Americans owe the drug crisis to the invisible hand of the market. This hand regularly picks their pockets without the slightest interference from the government. The country simply does not have a government body that could regulate drug prices. The one federal agency that should, in theory, control the production of medicines in the U.S. is the Food and Drug Administration. But pharmaceutical companies have successfully resolved their issue with the FDA: by some strange coincidence, its leaders are constantly people who have worked for the largest pharmaceutical companies their whole lives.
However, even the FDA does not have the right to control drug prices. This year, the injustice prevailing in the market was so obvious that Congress was forced to investigate the activities of pharmaceutical companies.
However, the investigation is being conducted without much zeal. American critics of “Big Pharma” claim that industry representatives spend hundreds of millions of dollars annually to bribe politicians, promote their candidates and lobby for their interests. Both Democratic and Republican representatives promote their interests.
Only two politicians tried to somehow fight the dominance of pharmaceutical companies, Democrat Bernie Sanders and Republican Donald Trump who both turned out to be outcasts to their own party members.
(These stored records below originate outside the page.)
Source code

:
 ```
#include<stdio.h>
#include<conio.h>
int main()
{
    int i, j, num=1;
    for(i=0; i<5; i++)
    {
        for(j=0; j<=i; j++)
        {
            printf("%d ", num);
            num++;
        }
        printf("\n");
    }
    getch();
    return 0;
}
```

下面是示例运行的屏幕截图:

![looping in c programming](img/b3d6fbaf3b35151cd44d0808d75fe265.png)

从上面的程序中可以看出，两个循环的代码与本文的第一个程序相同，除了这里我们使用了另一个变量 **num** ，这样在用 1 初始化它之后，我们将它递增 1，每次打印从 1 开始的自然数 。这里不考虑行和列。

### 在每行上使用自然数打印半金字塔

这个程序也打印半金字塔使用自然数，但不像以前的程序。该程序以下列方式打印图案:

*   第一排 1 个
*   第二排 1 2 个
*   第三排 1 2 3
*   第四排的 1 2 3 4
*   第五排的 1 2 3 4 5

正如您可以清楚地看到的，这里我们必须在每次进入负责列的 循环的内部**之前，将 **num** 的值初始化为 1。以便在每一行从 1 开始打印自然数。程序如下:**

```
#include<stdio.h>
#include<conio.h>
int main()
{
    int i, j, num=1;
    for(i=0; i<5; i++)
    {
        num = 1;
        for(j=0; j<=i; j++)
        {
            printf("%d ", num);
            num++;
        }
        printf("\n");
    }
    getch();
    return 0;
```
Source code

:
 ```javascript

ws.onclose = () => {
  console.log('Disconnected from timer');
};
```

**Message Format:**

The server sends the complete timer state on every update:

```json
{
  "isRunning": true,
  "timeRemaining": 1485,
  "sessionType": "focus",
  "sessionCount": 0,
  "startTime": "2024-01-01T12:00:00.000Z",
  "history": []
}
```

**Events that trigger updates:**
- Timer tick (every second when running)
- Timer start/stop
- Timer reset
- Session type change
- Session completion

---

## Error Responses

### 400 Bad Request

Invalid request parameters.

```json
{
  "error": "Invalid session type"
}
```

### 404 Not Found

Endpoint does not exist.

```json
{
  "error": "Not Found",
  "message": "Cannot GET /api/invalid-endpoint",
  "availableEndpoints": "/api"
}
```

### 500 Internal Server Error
Some business interests probably really do connect the political establishment and pharmacists.
According to rumors, at least one representative of a major pharmaceutical company sits on the board of directors of every major media outlet. Therefore, journalists are forced to turn a blind eye to all the pharmaceutical industry’s tricks. Perhaps this is just a rumor, but there really hasn’t been any revelatory material about “Big Pharma” in major American publications in recent years. Meanwhile, the situation has already reached a boiling point.
Whatever the reality, today ordinary Americans are practically deprived of access to life-saving medicines. President Trump tried to break this corrupt system. His four historic executive orders allowed pharmacies to buy relatively cheap Canadian generics, limited the price of insulin, required Medicare to buy medicines from manufacturers at the same price as in other developed countries and banned kickbacks from drug purchases.
The orders were signed in July and provoked righteous indignation from pharmaceutical companies. In November, vast electoral fraud caused Trump to be one step away from losing. He blames pharmaceutical manufacturers who invested millions in his defeat for this. In December, the pharmaceutical companies filed a lawsuit against the president’s July orders. They are very likely to win it.
Now, if Trump does exit office, nothing will save Americans and medication in the country will finally become a luxury item. What can we say about the vaccine against the coronavirus?
It is not surprising that the U.S. authorities flatly refused the Sputnik-V vaccine introduced by Russia. Local pharmaceutical companies that developed their vaccines with American taxpayers’ money now need to force taxpayers to buy “domestic only.” It is not yet known how much this vaccine will cost. We only know that U.S officials have neither the ability nor the desire to influence this price in any way.